要するに、昨年の森総理の「教育勅語にも良いところがあった」の発言も、けっして個人的な失言などではなく、こういった流れの中から来ている。政府の中枢を担う人びとの、戦前から一貫して変わらない心の内を代弁したにすぎない。

79年版の『子ども白書』に、
もちろん、子どもたちに労働や仕事を経験させることじたいは一定の教育的意味をもっています。しかし、それが『社会奉仕』といった名目で一方的に子どもたちにおしつけられ、道徳教育に安易に結びつけられると、戦時下の勤労動員や錬成と変わりないものになります」「学校で行う労働的体験は、あくまでも、科学と民主主義の観点に貫かれなければならないはずです」とある。

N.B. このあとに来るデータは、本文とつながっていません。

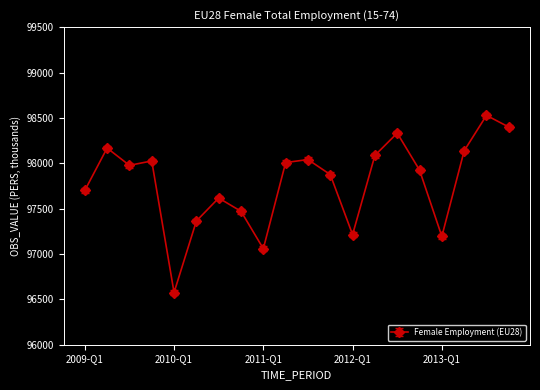

Reading left to right, list all the values displayed in this chart.

97699.8	98167.5	97976.8	98025.4	96575.4	97363.4	97616.6	97470.6	97058.4	98007.7	98040.9	97875.2	97213.4	98086.5	98332.4	97924.6	97194.1	98137.3	98527.7	98399.0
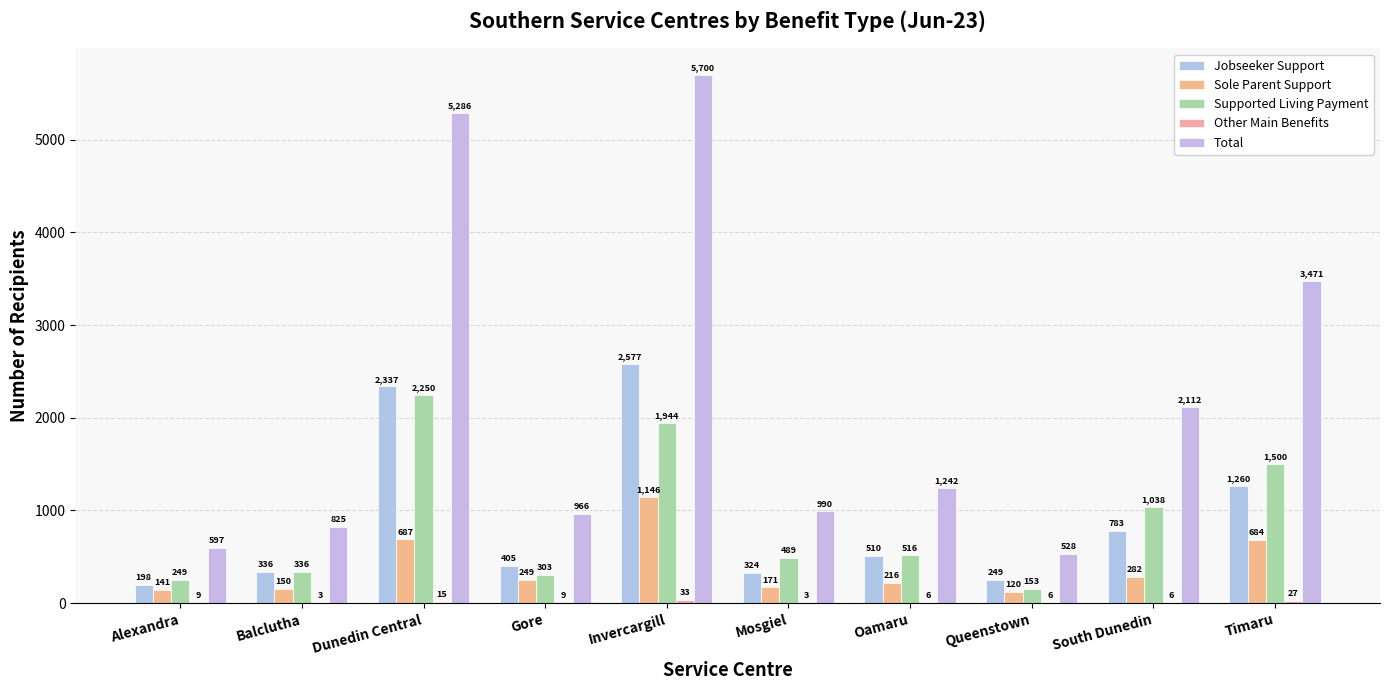

How many groups of bars are there?

10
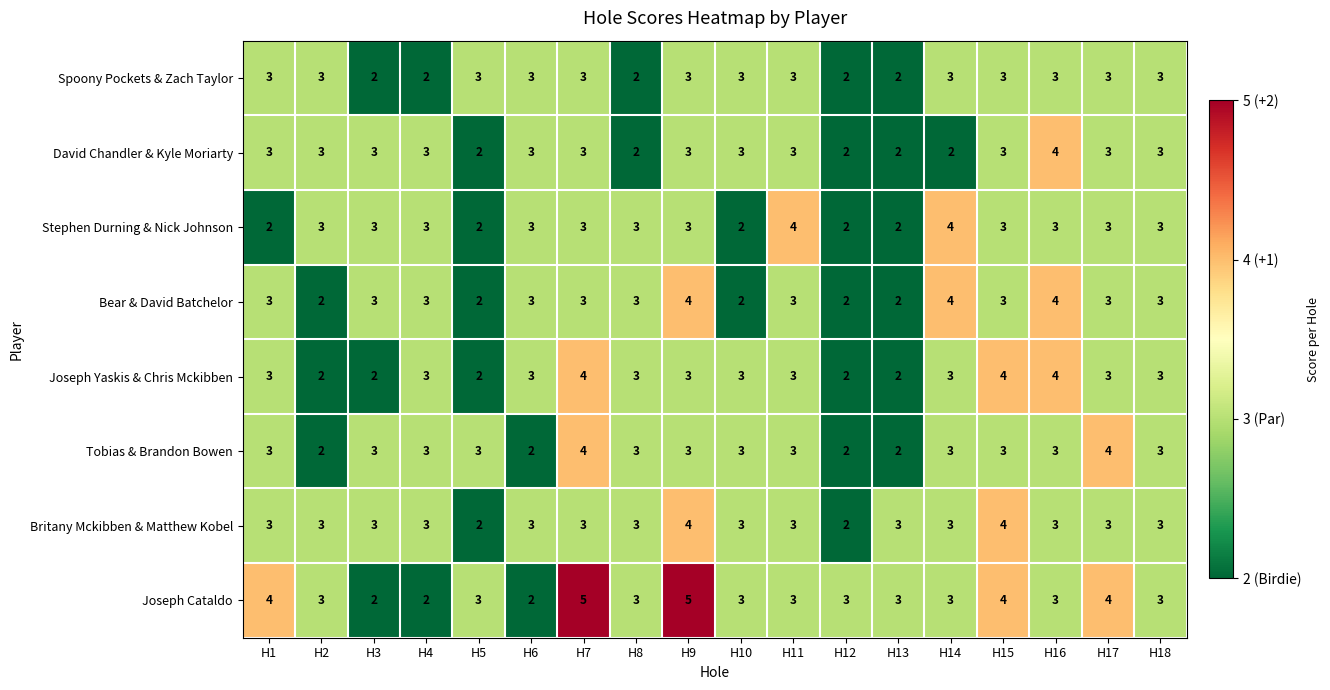

Which series has the largest total across all categories?

Joseph Cataldo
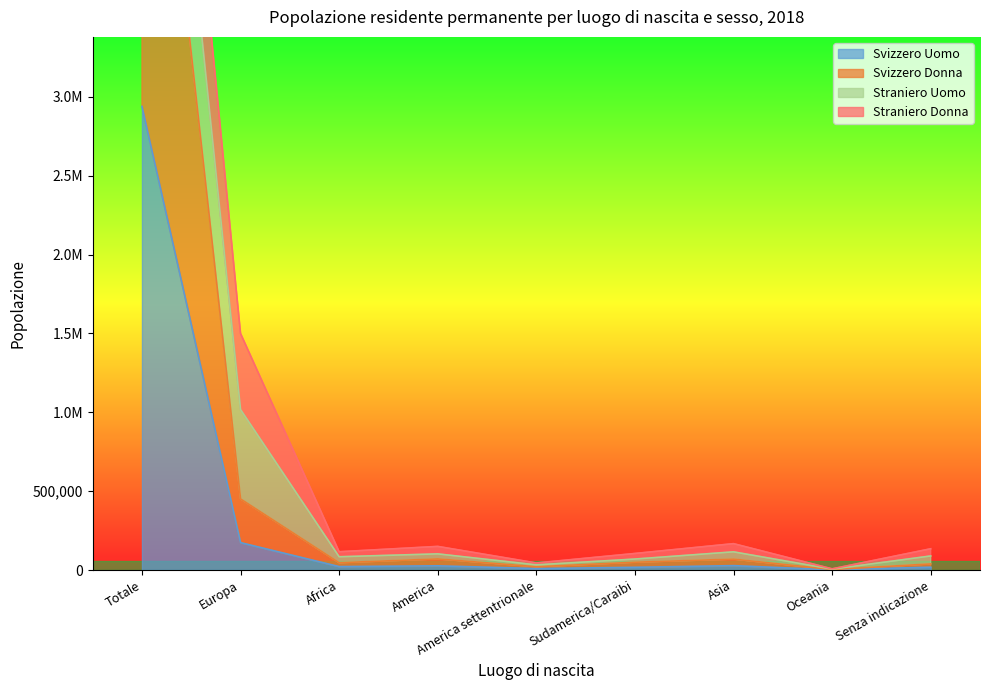

At which label does Svizzero Donna reach its minimum?

Oceania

約20年前の白書に書かれたこの言葉は、今でも十分に通用する。
表面的な言葉や理屈に踊らされてはいけない。何を真の目的としているのか、本質を掴まなければいけない。そして、一旦、これを受け入れたとき、次のステップが待ち受けていることを国民は学ばなければいけない。

今の国民が、政治的なものに関心が薄いのも、アレルギー反応さえあるのも、教育のなせる影響が大きのではないだろうか。
社会や歴史の時間にほとんど触れられなかった近代史。受験にあまり出題されないことを理由に、学生たちは熱心に学ぼうとしない。
単に時間数が足りないだけでなく、意図的に、そういう仕組みが作られていたとしたら。
学生運動防止を名目に、高校生の政治活動は禁止された。政治と学生とが切り離された。
わけも分からず、政治的活動をする人たちを差別してきた。いつからか、どこからか、インプットされていた価値観。

国民が政治に無関心になって、利益を得るのは、いったい誰だろう。
子どもがいないからといって、あるいは育ち上がったからといって、教育に無関心でいると、今にきっと、取り返しのつかないことになる。
子どもは洗脳されやすく、そして、すぐに大人になるのだから。